Dünya nüfusu hızla artmaya devam ediyor. 2018 yılı istatistiklerine göre 7 milyar 594 milyon kişiye ulaşmış durumda. Aynı yıl artış oranı ise %1,1 olarak belirlenmiş.

Dünyanın en kalabalık ülkesi Çin ve nüfusu 1 milyar 439 milyon. İkinci en yüksek kalabalığa sahip olan Hindistan ise 1 milyar 380 milyon kişiden oluşuyor. Üçüncü en yüksek nüfus ise ABD’ye ait ve 331 milyon.

Birleşmiş Milletler tarafından dünya nüfusunun 2050’ye kadar 9,7 milyara ulaşacağı tahmin ediliyor. Nüfus artışının çoğu, bu dönemde nüfusun iki katına çıkması beklenen Afrika’da yaşanıyor.
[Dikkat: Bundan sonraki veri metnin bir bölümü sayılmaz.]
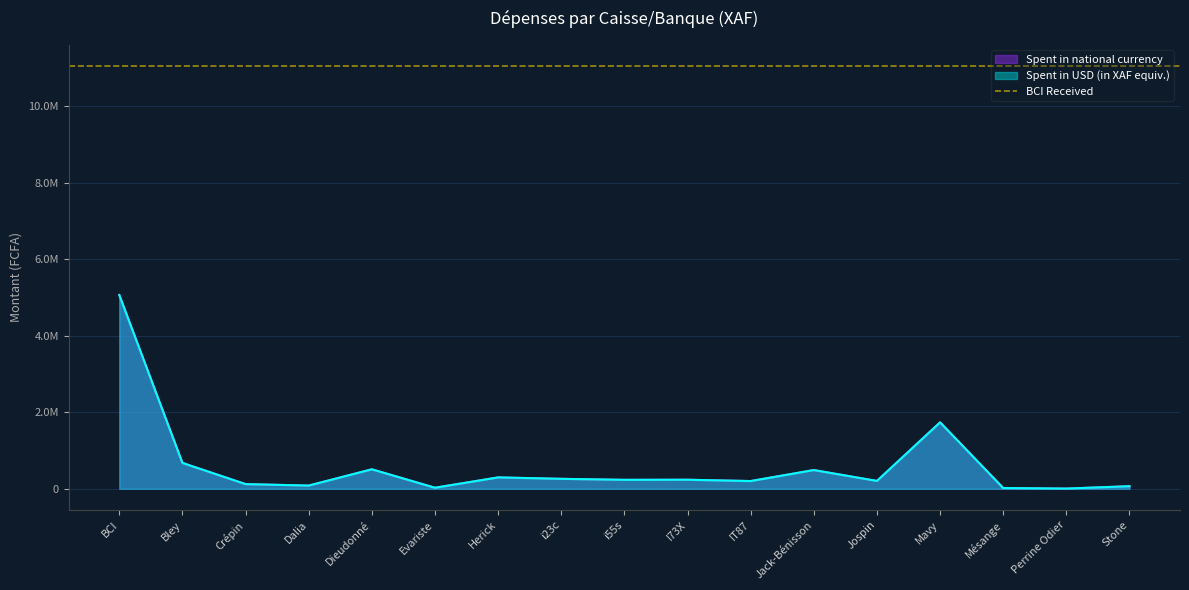

Which series has the largest range (max minus min)?

Spent in national currency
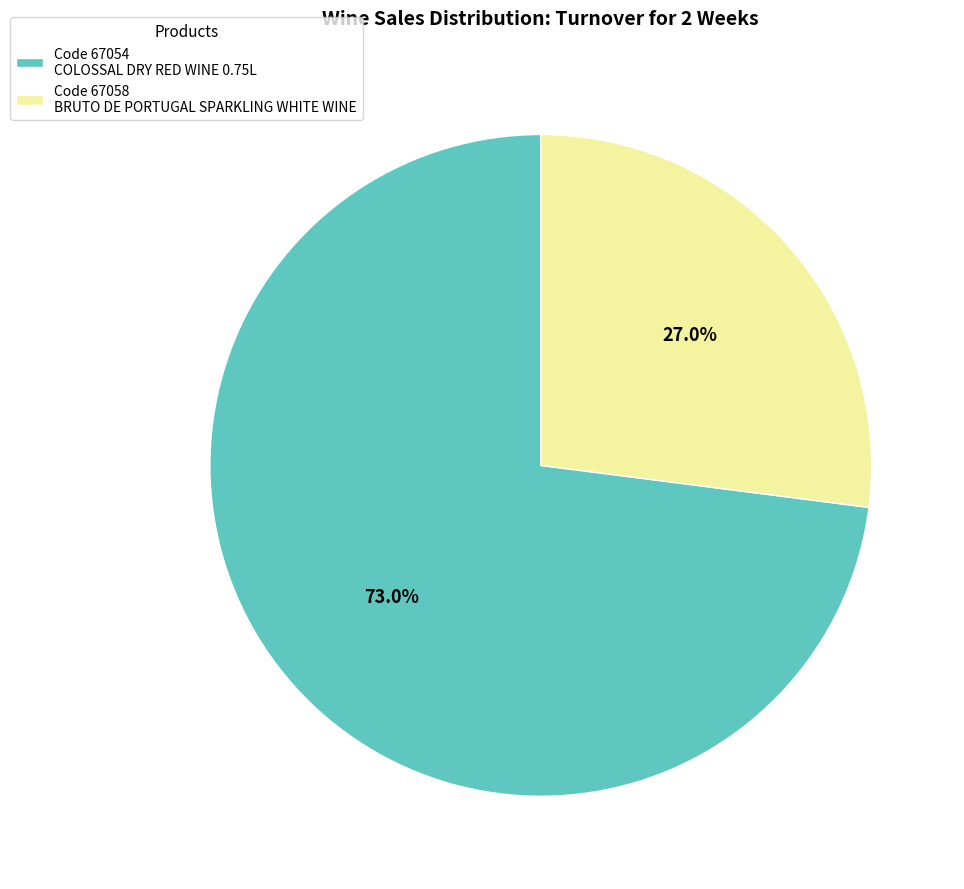

To the nearest percent, what is the difference between the largest and smallest slice percentages?

46%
Artan bu Dünya nüfusunun beslenmesi gerekiyor. İçinde bulunduğumuz 2020 yılında esasen Afrika ülkeleri olmak üzere farklı ülkelerde açlık sınırında veya açlık çeken insanların sayısı çok fazla.

Mevcut koşullarda üretilen gıdalar ile dünya nüfusu yeterince beslenemezken, 2050 yılına ulaşıldığında gıda krizleri yaşanması kaçınılmaz olacak.

Bunun olmaması için 2050’ye kadar hem nüfus artışı hem de beslenme alışkanlıklarındaki değişimlere ve gıdaya olan talebe bakarak gıda üretimimizi %60 artırılması gerekiyor. Hem de değişen iklim koşulları altında gerçekleştirilmesi gerekiyor.

Dünya genelinde, özellikle ekonomik refahı iyi olan gelişmiş ülkelerdeki gıda üretimlerine bakıldığında, aslında şu anki nüfusu besleyecek gıdaya sahibiz. Bu durumda gıdanın paylaşımında sorun olduğu görülüyor. Beslenme ihtiyacına erişim eşit şekilde sağlanamıyor.

Adaletsiz dağıtımın çeşitli sebepleri var. Çatışmalar, politik sebepler, ekonomik ve sosyoekonomik faktörler bunlardan bazıları.

Bunda da küresel güçlerin etkisi elbette var. Gelişmemiş, fakir durumda olan insanları ya da ülkeleri kendilerine bağımlı hale getirmek istiyorlar.

Bir tarafta “malnutrition” denilen kötü beslenme ve sonucunda obez, kronik rahatsızlıklara sahip insanlar, diğer tarafta açlık içinde olanlar…

İnsanlık adına açlık sorununa çözüm bulunmalıdır. Sadece devlet yönetimlerinin eline bırakılarak bu sorunun çözülemeyeceği aşikar. Çözümü kolay değil.

İnsanlık duygusunu kaybetmemiş olanların üstleneceği sivil inisiyatiflerin devreye girmesi gerekiyor. Ülkelerin kendi içlerinde yaptıkları gıdanın adil paylaşım talepleri, küresel ölçekte ve özellikle açlık çeken ülkeler üzerine olmalıdır.

İnsanlığın huzuru için gıdanın adil paylaşımını sağlamak adına çabalamalıyız.